Your output should contain every record, unchanged.

*** Records for processing ***

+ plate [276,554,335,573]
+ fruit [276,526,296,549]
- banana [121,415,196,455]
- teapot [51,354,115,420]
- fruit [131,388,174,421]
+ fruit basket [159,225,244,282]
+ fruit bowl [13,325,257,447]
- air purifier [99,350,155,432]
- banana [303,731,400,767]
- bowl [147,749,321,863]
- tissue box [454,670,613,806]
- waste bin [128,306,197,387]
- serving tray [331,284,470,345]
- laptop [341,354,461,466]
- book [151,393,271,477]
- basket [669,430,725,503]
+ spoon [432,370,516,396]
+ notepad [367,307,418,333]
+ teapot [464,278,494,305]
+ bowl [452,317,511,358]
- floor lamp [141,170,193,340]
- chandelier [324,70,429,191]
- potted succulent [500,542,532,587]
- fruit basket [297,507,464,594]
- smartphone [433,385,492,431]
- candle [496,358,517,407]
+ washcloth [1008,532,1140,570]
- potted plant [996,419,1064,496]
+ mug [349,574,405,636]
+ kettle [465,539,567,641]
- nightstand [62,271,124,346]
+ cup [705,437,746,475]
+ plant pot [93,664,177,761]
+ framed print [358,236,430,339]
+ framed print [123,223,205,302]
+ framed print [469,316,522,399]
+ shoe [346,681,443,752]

*** End of Records for processing ***

# Finished task
+ plate [276,554,335,573]
+ fruit [276,526,296,549]
- banana [121,415,196,455]
- teapot [51,354,115,420]
- fruit [131,388,174,421]
+ fruit basket [159,225,244,282]
+ fruit bowl [13,325,257,447]
- air purifier [99,350,155,432]
- banana [303,731,400,767]
- bowl [147,749,321,863]
- tissue box [454,670,613,806]
- waste bin [128,306,197,387]
- serving tray [331,284,470,345]
- laptop [341,354,461,466]
- book [151,393,271,477]
- basket [669,430,725,503]
+ spoon [432,370,516,396]
+ notepad [367,307,418,333]
+ teapot [464,278,494,305]
+ bowl [452,317,511,358]
- floor lamp [141,170,193,340]
- chandelier [324,70,429,191]
- potted succulent [500,542,532,587]
- fruit basket [297,507,464,594]
- smartphone [433,385,492,431]
- candle [496,358,517,407]
+ washcloth [1008,532,1140,570]
- potted plant [996,419,1064,496]
+ mug [349,574,405,636]
+ kettle [465,539,567,641]
- nightstand [62,271,124,346]
+ cup [705,437,746,475]
+ plant pot [93,664,177,761]
+ framed print [358,236,430,339]
+ framed print [123,223,205,302]
+ framed print [469,316,522,399]
+ shoe [346,681,443,752]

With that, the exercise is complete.